Despite its strengths, this study has several limitations that should be acknowledged. First, our analysis was restricted to immune-cell-specific eQTLs derived from peripheral blood mononuclear cells (PBMCs) in the OneK1K dataset. As such, non-immune cell types such as hepatocytes, cholangiocytes, and gallbladder epithelial cells were not directly assessed. Although several prioritized eGenes are also broadly expressed in hepatic and metabolic tissues, the current framework cannot capture their potential non-immune regulatory effects. Future studies integrating single-cell or spatial eQTL data from liver and biliary tissues will be essential to elucidate complementary non-immune mechanisms underlying cholelithiasis. Second, while sc-eQTL datasets provide high-resolution insights into cell-type-specific regulation, they remain limited in population diversity, disease representation, and sample size, which may affect the generalizability of our findings across different ancestries and clinical contexts. Additionally, as most sc-eQTL-derived exposures are instrumented by a single SNP, the application of multi-SNP MR models and formal sensitivity analyses was inherently limited. This sparsity reflects the current nature of sc-eQTL resources, where cell-type-specific resolution often comes at the cost of reduced instrument diversity.
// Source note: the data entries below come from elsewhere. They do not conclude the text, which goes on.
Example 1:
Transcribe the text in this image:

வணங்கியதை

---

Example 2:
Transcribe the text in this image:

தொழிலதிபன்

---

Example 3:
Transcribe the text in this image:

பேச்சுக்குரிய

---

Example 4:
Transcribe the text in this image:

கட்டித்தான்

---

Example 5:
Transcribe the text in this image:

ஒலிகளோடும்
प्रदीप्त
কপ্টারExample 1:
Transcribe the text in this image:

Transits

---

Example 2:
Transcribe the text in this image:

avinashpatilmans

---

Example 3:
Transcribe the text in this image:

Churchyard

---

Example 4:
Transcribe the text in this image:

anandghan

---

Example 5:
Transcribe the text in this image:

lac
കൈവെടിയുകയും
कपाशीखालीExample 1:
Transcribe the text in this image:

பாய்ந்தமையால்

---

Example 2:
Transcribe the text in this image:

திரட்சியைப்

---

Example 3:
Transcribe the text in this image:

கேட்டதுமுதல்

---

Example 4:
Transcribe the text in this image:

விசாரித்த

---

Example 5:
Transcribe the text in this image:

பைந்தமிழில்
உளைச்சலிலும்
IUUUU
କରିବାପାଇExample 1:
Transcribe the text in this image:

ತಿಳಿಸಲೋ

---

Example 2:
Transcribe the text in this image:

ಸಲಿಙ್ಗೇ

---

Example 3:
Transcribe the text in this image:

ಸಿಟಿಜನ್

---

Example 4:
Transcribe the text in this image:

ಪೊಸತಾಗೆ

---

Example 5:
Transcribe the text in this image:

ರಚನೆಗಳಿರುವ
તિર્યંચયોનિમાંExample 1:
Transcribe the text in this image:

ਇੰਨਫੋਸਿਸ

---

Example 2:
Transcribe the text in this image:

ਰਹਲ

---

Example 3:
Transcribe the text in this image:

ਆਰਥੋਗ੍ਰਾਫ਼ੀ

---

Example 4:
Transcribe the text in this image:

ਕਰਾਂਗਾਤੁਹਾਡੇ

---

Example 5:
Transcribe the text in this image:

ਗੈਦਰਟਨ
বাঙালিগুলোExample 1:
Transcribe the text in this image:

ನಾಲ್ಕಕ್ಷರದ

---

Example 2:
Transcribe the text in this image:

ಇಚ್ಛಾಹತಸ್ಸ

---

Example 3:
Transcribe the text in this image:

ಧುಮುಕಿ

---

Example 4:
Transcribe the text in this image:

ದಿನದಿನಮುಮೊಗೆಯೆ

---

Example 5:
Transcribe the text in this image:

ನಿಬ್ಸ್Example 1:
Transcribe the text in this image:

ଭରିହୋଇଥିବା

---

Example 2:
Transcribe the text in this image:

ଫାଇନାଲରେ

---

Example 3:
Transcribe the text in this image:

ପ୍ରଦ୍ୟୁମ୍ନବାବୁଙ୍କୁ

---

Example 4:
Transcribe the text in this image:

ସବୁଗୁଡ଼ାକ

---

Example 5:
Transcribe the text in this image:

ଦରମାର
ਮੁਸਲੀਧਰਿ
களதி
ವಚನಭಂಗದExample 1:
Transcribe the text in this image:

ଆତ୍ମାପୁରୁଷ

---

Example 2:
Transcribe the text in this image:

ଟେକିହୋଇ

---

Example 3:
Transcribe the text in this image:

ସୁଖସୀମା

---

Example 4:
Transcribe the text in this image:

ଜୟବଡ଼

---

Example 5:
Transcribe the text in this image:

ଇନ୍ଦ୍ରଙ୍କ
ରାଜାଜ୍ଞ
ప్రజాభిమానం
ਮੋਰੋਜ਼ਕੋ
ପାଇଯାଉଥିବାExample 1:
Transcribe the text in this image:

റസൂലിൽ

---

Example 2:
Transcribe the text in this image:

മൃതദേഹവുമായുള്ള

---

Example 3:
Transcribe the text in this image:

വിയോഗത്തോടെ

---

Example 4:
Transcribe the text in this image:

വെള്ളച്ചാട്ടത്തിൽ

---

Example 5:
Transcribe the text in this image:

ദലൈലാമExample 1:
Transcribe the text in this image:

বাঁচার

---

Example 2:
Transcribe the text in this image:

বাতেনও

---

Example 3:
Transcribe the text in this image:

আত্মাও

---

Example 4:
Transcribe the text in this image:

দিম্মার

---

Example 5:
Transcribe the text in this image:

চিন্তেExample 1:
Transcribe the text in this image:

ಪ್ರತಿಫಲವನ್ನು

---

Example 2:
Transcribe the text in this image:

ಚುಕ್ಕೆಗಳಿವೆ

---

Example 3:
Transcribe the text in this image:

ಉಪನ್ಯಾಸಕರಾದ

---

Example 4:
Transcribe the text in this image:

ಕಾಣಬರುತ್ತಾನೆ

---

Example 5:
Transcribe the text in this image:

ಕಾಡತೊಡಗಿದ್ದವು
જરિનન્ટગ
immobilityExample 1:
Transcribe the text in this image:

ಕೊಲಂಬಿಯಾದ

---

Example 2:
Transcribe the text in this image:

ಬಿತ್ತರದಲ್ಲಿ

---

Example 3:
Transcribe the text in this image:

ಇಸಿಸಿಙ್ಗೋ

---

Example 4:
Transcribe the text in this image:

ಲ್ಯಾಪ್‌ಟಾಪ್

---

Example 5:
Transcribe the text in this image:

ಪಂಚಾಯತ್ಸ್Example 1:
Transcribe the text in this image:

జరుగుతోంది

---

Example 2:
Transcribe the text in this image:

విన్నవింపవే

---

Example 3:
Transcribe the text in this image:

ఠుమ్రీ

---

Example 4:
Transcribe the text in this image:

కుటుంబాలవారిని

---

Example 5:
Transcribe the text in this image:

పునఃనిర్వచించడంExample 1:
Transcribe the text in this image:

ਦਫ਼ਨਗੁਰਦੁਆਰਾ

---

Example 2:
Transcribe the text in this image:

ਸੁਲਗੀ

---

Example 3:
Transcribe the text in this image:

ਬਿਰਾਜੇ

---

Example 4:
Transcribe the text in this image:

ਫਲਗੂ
Third, our replication strategy leveraged updated FinnGen releases. However, partial sample overlap between FinnGen R3 and R12 may reduce the strict statistical independence between discovery and replication stages, and thus replication findings should be interpreted as validation in an expanded cohort rather than a fully non-overlapping replication37. Finally, gene expression does not always correlate with protein abundance or activity, and our study did not directly assess downstream functional consequences at the proteomic or phenotypic levels. Further functional validation will be essential to confirm the causal relationships between the prioritized genes and cholelithiasis.
In summary, this study provides a comprehensive single-cell genetic framework for dissecting the immune contributions to gallstone pathogenesis. Moving forward, future research should integrate multi-ancestry GWAS datasets, spatial transcriptomics, proteomic profiling, and functional assays in relevant hepatobiliary tissues to comprehensively characterize the immunogenetic architecture of cholelithiasis. These efforts will be essential to elucidate the interplay between immune and metabolic pathways and to translate genetic findings into precision diagnostic and therapeutic strategies.